This year’s NYPH ran from Sat 30th December to Tuesday 2nd Jan. Looking at the weather forecast, Saturday 30th looked to be the best option. I walked a similar route to previous years, taking in known ‘hotspots’ such as East Chiltington churchyard, and the paths and verges around the racecourse.
I’m a regular volunteer at Ashurst Organics so, with permission from the owners, I started my plant hunt in the veg fields north of Streat ridge. As expected, there were plenty of arable ‘weeds’ in flower, including Common Field Speedwell, Groundsel and Red Dead-nettle. I also spotted the rather less common Treacle Mustard and Corn Spurrey. This last plant is officially listed as Vulnerable, in decline due to changing agricultural practices. It is abundant, however, in the herbicide-free Ashurst fields.
Walking back towards the racecourse, I spotted a bright yellow Lesser Celandine and saw several more during my walk. Last year, I didn’t see any celandines until early February.
I followed the footpath through Ashurst Farm towards Plumpton College, recording hazel catkins, and primroses, as well as daisies and dandelions in the otherwise perfectly manicured grass verges near the college.
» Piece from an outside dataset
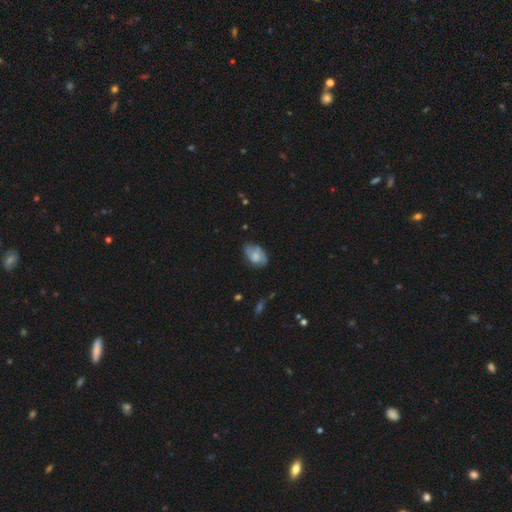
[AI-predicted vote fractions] Morphology: type=smooth (54%); roundness=in between (87%); merging=none (59%).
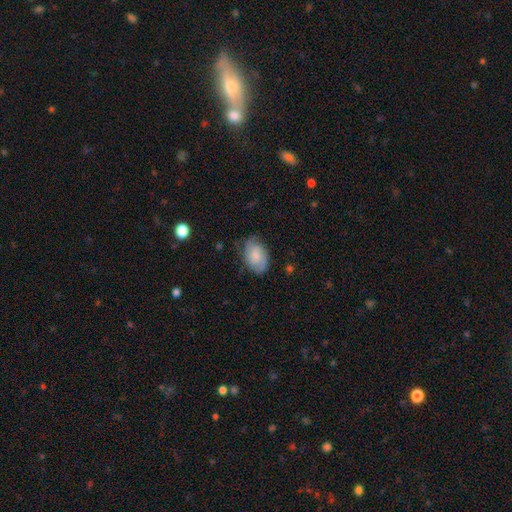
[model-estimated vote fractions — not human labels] Smooth or featured: featured or disk — 49% (smooth — 43%)
Merging: none — 70% (minor disturbance — 22%)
I then headed up the bostal opposite the college and found a near-perfect red campion flower. Although red campion blooms all year round, the flowers are usually fairly bedraggled at this time of year. Following the path across to Plumpton Bostal and then heading down towards the Half Moon, I found Herb Robert, Hogweed and Cocksfoot grass in flower.
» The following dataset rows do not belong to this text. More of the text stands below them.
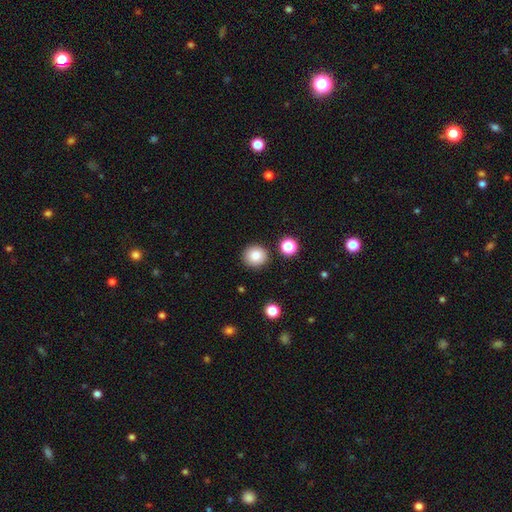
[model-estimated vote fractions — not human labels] smooth 83%, star or artifact 11%, featured or disk 7%. Down the decision tree: how rounded — round (92%); merging — none (89%).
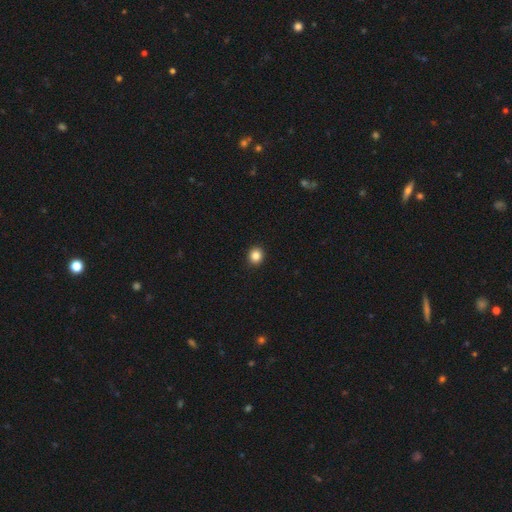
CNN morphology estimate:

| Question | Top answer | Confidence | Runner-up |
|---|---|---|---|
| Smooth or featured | smooth | 85% | star or artifact (11%) |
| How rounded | round | 86% | in between (13%) |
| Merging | none | 93% | minor disturbance (4%) |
Taking the footpath that runs on the bank parallel to the B2216, I identified the scent of the next plant well before I saw it. Spurge Laurel is related to the winter-flowering garden Daphnes and has lovely fragrant yellow-green flowers.
I then headed along Novington Lane towards East Chiltington but saw nothing else in flower until I turned into Chapel Lane, when I found some Cow Parsley in bloom.
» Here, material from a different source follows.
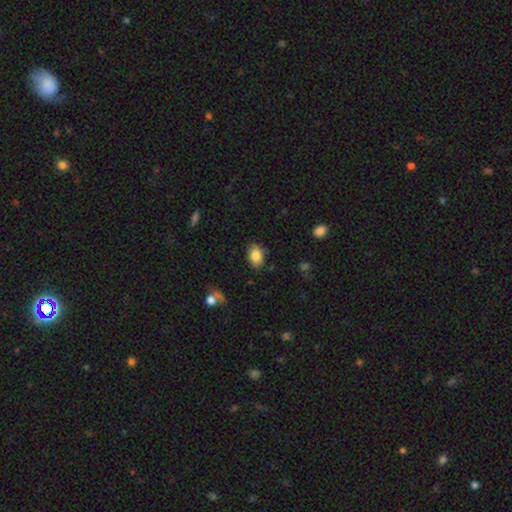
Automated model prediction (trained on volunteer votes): This is clearly a smooth galaxy (85%). How rounded: clearly in between (81%). Merging: clearly none (84%).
Then to East Chiltington church and a single Sweet Violet flower, the first of many that will emerge in the next couple of months. There was a large clump of Winter Heliotrope at the entrance to the churchyard, a couple of straggly Smooth Hawksbeard flowers by the gate, and a few bright blue Germander Speedwell flowers just inside.
I was surprised to see a cluster of fresh looking Bush Vetch flowerheads in the hedgerow west of the church.
Time ticking by, I hurried back towards the racecourse, adding Gorse and Hairy Bittercress to my list before the three hours were up.
Looking at my list of species, 11, including Daisies and Dandelions, are ‘All Year Rounders’; 10 can be considered ‘Autumn Stragglers’, such Hogweed and Bush Vetch, still hanging on from last season; 3 are winter flowering species that we could expect to find in flower at this time of year, and 4, including Sweet Violet and Lesser Celandine, are early examples of ‘Spring Specialists’.
I found a total of 28 species in flower this year, compared to 22 on 2nd Jan 2017, and 16 on 1st Jan 2016. I don’t think this tells us anything more than that I am much better at spotting and identifying wildflowers than I was two years ago!